By Izumi Tsubaki
Viz, 208 pp.
Rating: T+ (Older Teen)
Chiaki Togu is a shy, quiet high school girl and an enthusiastic member of her school’s massage club, the Massage Research Society. Recently, she has become infatuated by the back of a male student she sees on the bus every morning whose tsubo (acupuncture points) cry out to her for massage. Unfortunately, the back belongs to Yosuke Moriizumi, the most popular boy in school. Though initially refusing Chiaki’s request to massage him, Yosuke eventually agrees to allow it, but only if Chiaki is able to make him fall in love with her. What Chiaki doesn’t know is that Yosuke’s real plan is to make her fall in love with him so that he can dump her, thus avenging his younger brother whose heart he believes was broken by Chiaki. What Yosuke doesn’t know is that the girl who really broke her brother’s heart was Chiaki’s twin sister, Sayaka, who has a habit of taking boys for all they’re worth and leaving Chiaki as the scapegoat.
The story works well enough, and the focus on massage is definitely something new, but what’s odd about The Magic Touch is that it continuously presents plot points that seem intended to provide conflict or suspense which are then resolved with little or no difficulty at all. For instance, Yosuke’s status as the owner of the alluring back is set up as a big mystery, only to be revealed just several pages into the volume. The mistaken-identity issue driving Yosuke’s intentions toward Chiaki is resolved less than halfway through the volume, with Yosuke immediately seeing through Sayaka’s sleazy maneuvers. And the arrangement between Yosuke and Chiaki, which initially appears to be the main point of the entire series, is over very quickly as Yosuke sincerely declares his love just a few chapters in. On one hand, all this makes the story less predictable than might be expected, but on the other, it’s difficult to see where it has left to go with all its major conflicts resolved so early on.
One of the highlights of The Magic Touch is a mid-volume side story, “Teach Me, Prince,” in which an older member of the massage club, Takeshi (who is actually Chiaki’s brother), asks first-year Yuna to teach him how to court a girl.
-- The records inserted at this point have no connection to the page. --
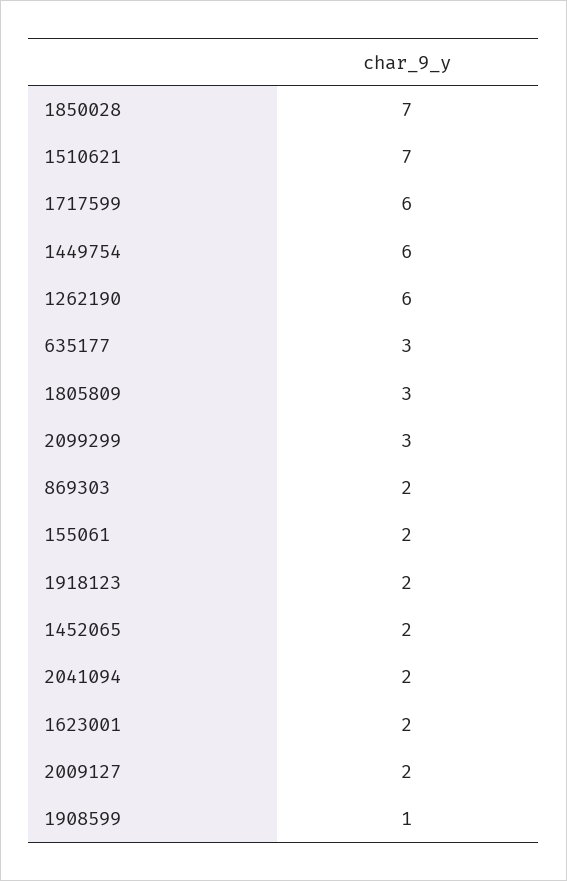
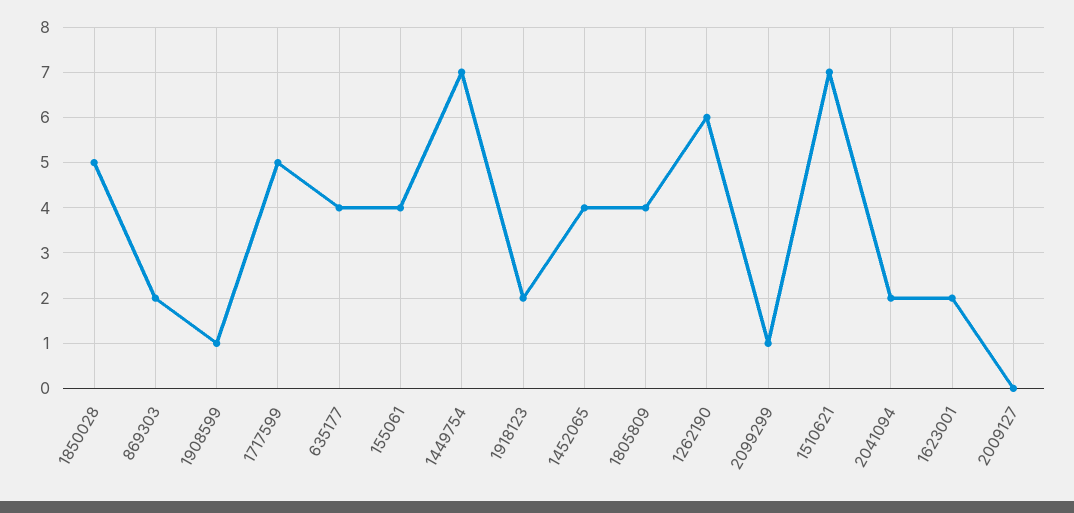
  {
-   "1850028": 7,
+   "1850028": 5,
    "1510621": 7,
-   "1717599": 6,
+   "1717599": 5,
-   "1449754": 6,
+   "1449754": 7,
    "1262190": 6,
-   "635177": 3,
+   "635177": 4,
-   "1805809": 3,
+   "1805809": 4,
-   "2099299": 3,
+   "2099299": 1,
    "869303": 2,
-   "155061": 2,
+   "155061": 4,
    "1918123": 2,
-   "1452065": 2,
+   "1452065": 4,
    "2041094": 2,
    "1623001": 2,
-   "2009127": 2,
+   "2009127": 0,
    "1908599": 1
  }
This story actually is pretty predictable, but it’s funny and fun, and possibly more romantic than the primary story in some ways. Takeshi and Yuna are also two of the most interesting characters in the book, overshadowing some of the leads. Yosuke is clever and good-looking, but doesn’t really start to show any character until late in the volume. Sayaka is ludicrously cruel, to the point of being unbelievable. Fortunately, the most interesting character is the heroine, Chiaki, whose obsession with massage is responsible for the best moment in the entire manga, in which she takes down a group of Sayaka’s thugs, declaring, “Tsubo points don’t always make people feel better.”
Izumi Tsubaki’s art is serviceable, but nothing special. None of her characters are visually distinctive (though they all look pleasant) and the panel layouts are occasionally awkward. Her best moments are humorous ones, which may explain why Yuna (who is mainly utilized in those moments) is drawn more expressively than most of the other characters. A note from the author reveals that this is her first manga, so perhaps the next volume will offer more both visually and otherwise.